TELFORD VICE, Cape Town
RARELY can consecutive sessions of play have produced as radically different cameos of cricket as what was seen in the second test at Newlands on Tuesday.
Between lunch and tea on the second day South Africa bowled 144 legal deliveries at Sri Lanka and conceded runs off only 22 of them.
Another 114 balls were bowled in the Lankan innings after tea and yielded 23 scoring shots.
Not much difference there but there was a world of it in the wicket column.
Two went down before tea, the other eight after.
That saw the visitors dismissed for 110 in reply to South Africa’s first innings of 392, and that after being 56/1.
By stumps South Africa were 35 without loss in their second innings, which took their lead to 317.
Vernon Philander and Kagiso Rabada shared eight wickets and Keshav Maharaj claimed the other two, both in the top four.
But the star was Kyle Abbott, who was close to unhittable in the 48 balls he bowled, 45 of which were too good for the garnering of even a single.
Whatever is being served for tea in the dressingroom, perhaps the anti-doping police should take an interest.
Or perhaps South Africa bowled their socks off on a responsive pitch against opponents who, like they did in the first test at St George’s Park, ran out of resolve when they needed it most.
Faf du Plessis did not enforce the follow-on, perhaps because Wednesday’s forecast is for 32 degrees Celsius.
Or that could be because he does not want to bat last on a pitch that he fears could offer Rangana Herath too much for his men to handle.
The upshot is that the home side are in complete control of the match and the series, which they should wrap up long before Friday’s scheduled fifth day.
Only five of the Lankans made it into double figures and of them only Dimuth Karunaratne and Upul Tharanga stayed alive long enough to reach 20.

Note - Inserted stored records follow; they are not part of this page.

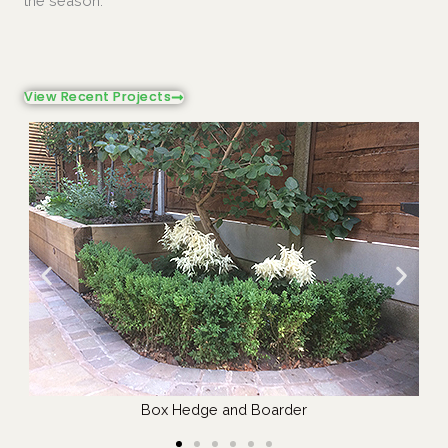
the season.
View Recent Projects
Hedge Management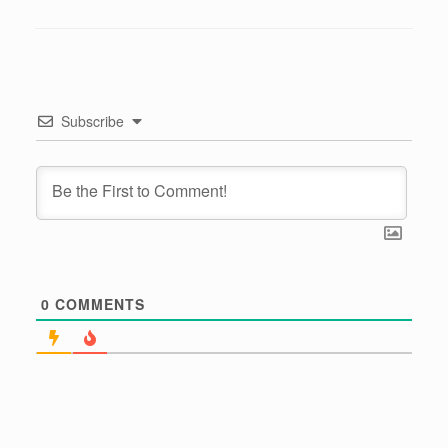
Subscribe
0
COMMENTS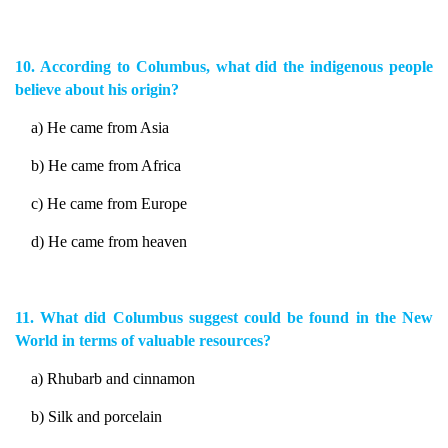
10. According to Columbus, what did the indigenous people
believe about his origin?
a) He came from Asia
b) He came from Africa
c) He came from Europe
d) He came from heaven
11. What did Columbus suggest could be found in the New
World in terms of valuable resources?
a) Rhubarb and cinnamon
b) Silk and porcelain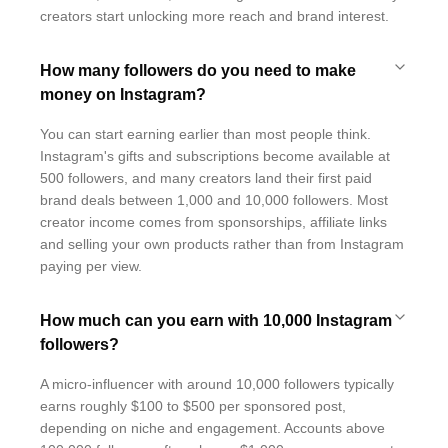
creators start unlocking more reach and brand interest.
How many followers do you need to make
money on Instagram?
You can start earning earlier than most people think.
Instagram's gifts and subscriptions become available at
500 followers, and many creators land their first paid
brand deals between 1,000 and 10,000 followers. Most
creator income comes from sponsorships, affiliate links
and selling your own products rather than from Instagram
paying per view.
How much can you earn with 10,000 Instagram
followers?
A micro-influencer with around 10,000 followers typically
earns roughly $100 to $500 per sponsored post,
depending on niche and engagement. Accounts above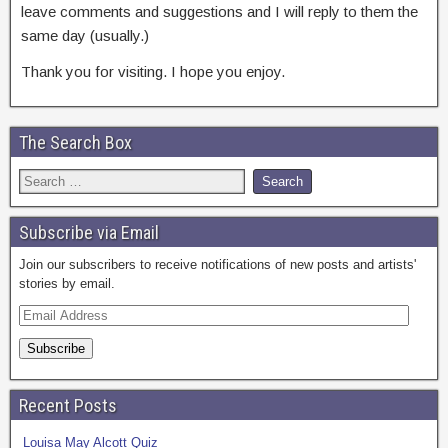
leave comments and suggestions and I will reply to them the
same day (usually.)
Thank you for visiting. I hope you enjoy.
The Search Box
Subscribe via Email
Join our subscribers to receive notifications of new posts and artists'
stories by email.
E
m
a
i
l
Recent Posts
A
d
Louisa May Alcott Quiz
d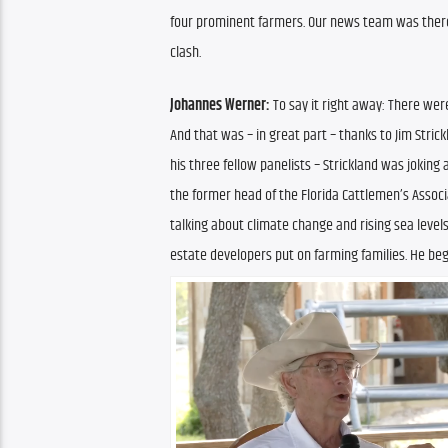
four prominent farmers. Our news team was there,
clash.
Johannes Werner:
 To say it right away: There were
And that was – in great part – thanks to Jim Stric
his three fellow panelists – Strickland was joking 
the former head of the Florida Cattlemen’s Associ
talking about climate change and rising sea level
estate developers put on farming families. He bega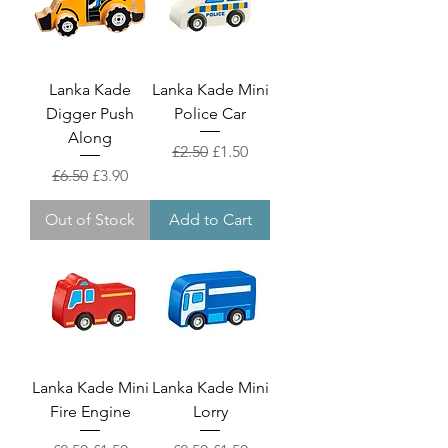
Lanka Kade
Lanka Kade Mini
Digger Push
Police Car
Along
Regular Price
Sale Price
£2.50
£1.50
Regular Price
Sale Price
£6.50
£3.90
Out of Stock
Add to Cart
Lanka Kade Mini
Lanka Kade Mini
Fire Engine
Lorry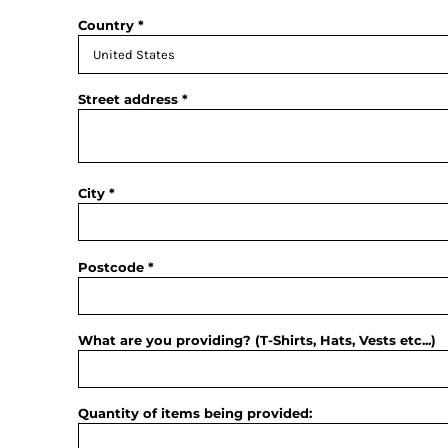
Country
Street address
City
Postcode
What are you providing? (T-Shirts, Hats, Vests etc...)
Quantity of items being provided:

All of which made the century Quinton de Kock completed before lunch seem as if it had been scored a year ago.
South Africa resumed on 297/6 with De Kock 68 not out. He reached his third test ton in the 11th over of the day and was caught behind off Lahiru Kumara for 101 just three balls later.

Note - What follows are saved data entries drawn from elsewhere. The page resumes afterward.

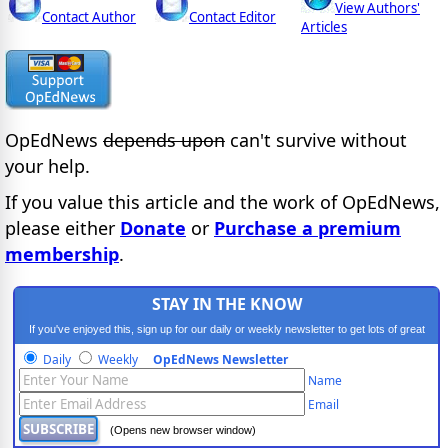
View Authors'
Contact Author
Contact Editor
Articles
OpEdNews
depends upon
can't survive without
your help.
If you value this article and the work of OpEdNews,
please either
Donate
or
Purchase a premium
membership
.
STAY IN THE KNOW
If you've enjoyed this, sign up for our daily or weekly newsletter to get lots of great
progressive content.
Daily
Weekly
OpEdNews Newsletter
Name
Email
(Opens new browser window)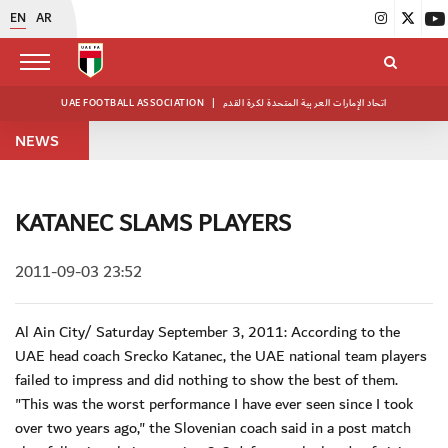
EN
AR
UAE FOOTBALL ASSOCIATION
|
اتحاد الإمارات العربية المتحدة لكرة القدم
NEWS
KATANEC SLAMS PLAYERS
2011-09-03 23:52
Al Ain City/ Saturday September 3, 2011: According to the
UAE head coach Srecko Katanec, the UAE national team players
failed to impress and did nothing to show the best of them.
"This was the worst performance I have ever seen since I took
over two years ago," the Slovenian coach said in a post match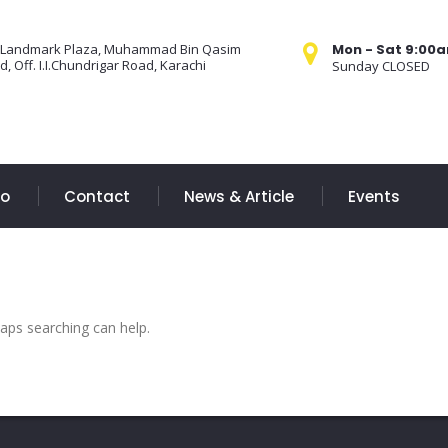
 Landmark Plaza, Muhammad Bin Qasim
Mon - Sat 9:00
, Off. I.I.Chundrigar Road, Karachi
Sunday CLOSED
Do
Contact
News & Article
Events
haps searching can help.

The Lankans might have thought, having reduced South Africa to 336/8 and dismissed their last frontline batsman, that they would soon be at the batting crease.

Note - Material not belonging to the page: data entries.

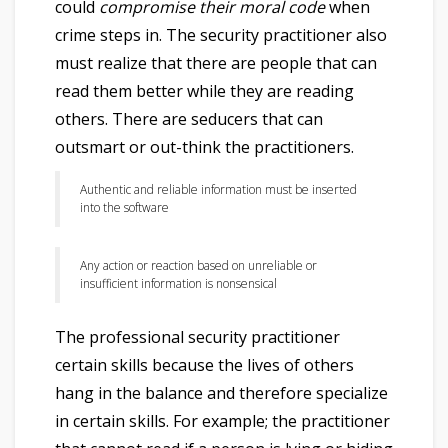
could
compromise their moral code
when
crime steps in. The security practitioner also
must realize that there are people that can
read them better while they are reading
others. There are seducers that can
outsmart or out-think the practitioners.
Authentic and reliable information must be inserted
into the software
Any action or reaction based on unreliable or
insufficient information is nonsensical
The professional security practitioner
certain skills because the lives of others
hang in the balance and therefore specialize
in certain skills. For example; the practitioner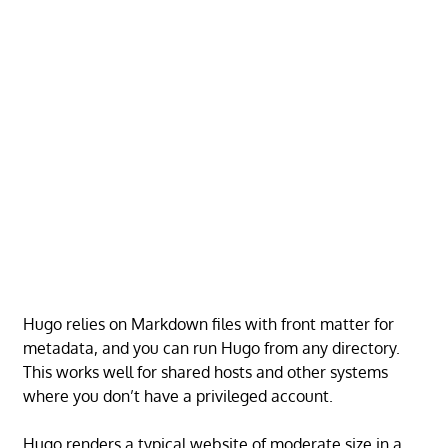
Hugo relies on Markdown files with front matter for
metadata, and you can run Hugo from any directory.
This works well for shared hosts and other systems
where you don’t have a privileged account.
Hugo renders a typical website of moderate size in a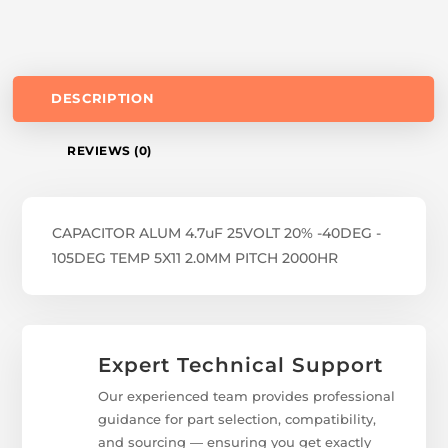
DESCRIPTION
REVIEWS (0)
CAPACITOR ALUM 4.7uF 25VOLT 20% -40DEG -
105DEG TEMP 5X11 2.0MM PITCH 2000HR
Expert Technical Support
Our experienced team provides professional
guidance for part selection, compatibility,
and sourcing — ensuring you get exactly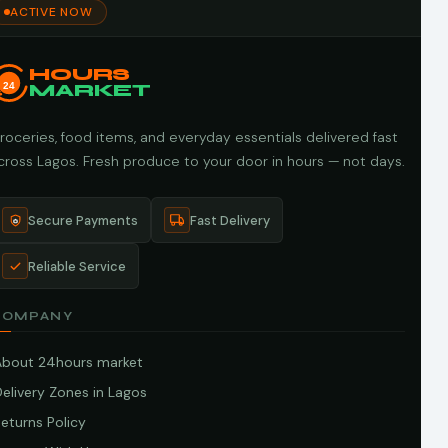
ACTIVE NOW
HOURS
24
MARKET
roceries, food items, and everyday essentials delivered fast
cross Lagos. Fresh produce to your door in hours — not days.
Secure Payments
Fast Delivery
Reliable Service
COMPANY
About 24hours market
elivery Zones in Lagos
eturns Policy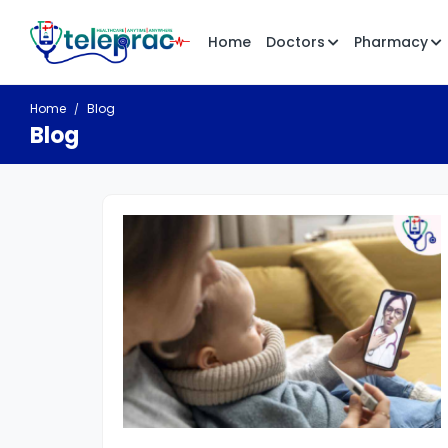
Home
Doctors
Pharmacy
Home
Blog
Blog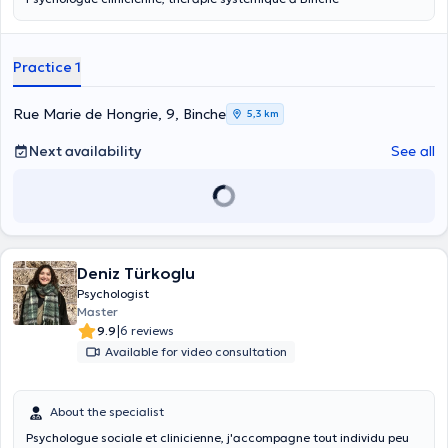
Practice 1
Rue Marie de Hongrie, 9, Binche
5,3 km
Next availability
See all
Deniz Türkoglu
Psychologist
Master
|
9.9
6 reviews
Available for video consultation
About the specialist
Psychologue sociale et clinicienne, j'accompagne tout individu peu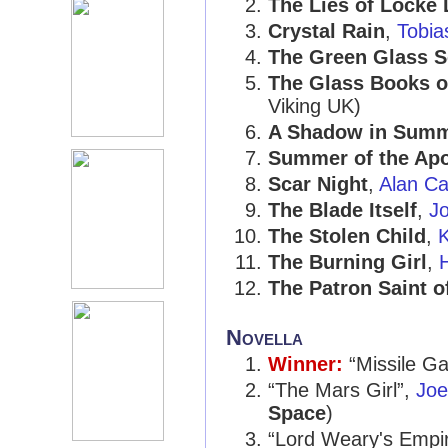
The Lies of Locke
Crystal Rain
,
Tobia
The Green Glass S
The Glass Books o
Viking UK)
A Shadow in Sum
Summer of the Ap
Scar Night
,
Alan Ca
The Blade Itself
,
J
The Stolen Child
,
The Burning Girl
,
H
The Patron Saint o
Novella
Winner:
“Missile G
“The Mars Girl”,
Joe
Space
)
“Lord Weary's Empi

But 56 runs were added after De Kock’s dismissal through the sturdy efforts of Philander, Maharaj and Rabada.
When Abbott, who resumed with de Kock, edged to the wicketkeeper Herath surpassed Chaminda Vaas as Sri Lanka’s second-highest test wicket-taker.
Philander’s dismissal, also caught behind, earned 19-year-old fast bowler Lahiru Kumara his maiden five-wicket haul in his third test.
When Kumara had Rabada taken behind to end the innings with what became the last ball before lunch he owned the best figures by a Sri Lankan fast bowler in a test innings in South Africa, a haul of 6/122.
The visitors were depleted by the absence of fast bowler Nuwan Pradeep, who left the field with a quadriceps injury after bowling 15.4 overs on Monday and hasn’t bowled since.
Better news was that Dinesh Chandimal, who handed his wicketkeeping gloves to Kusal Mendis on Monday in an effort to aid his recovery from a fever, was back behind the stumps on Tuesday.
Not a lot else went right for the visitors, a trend that is unlikely to be bucked on Wednesday.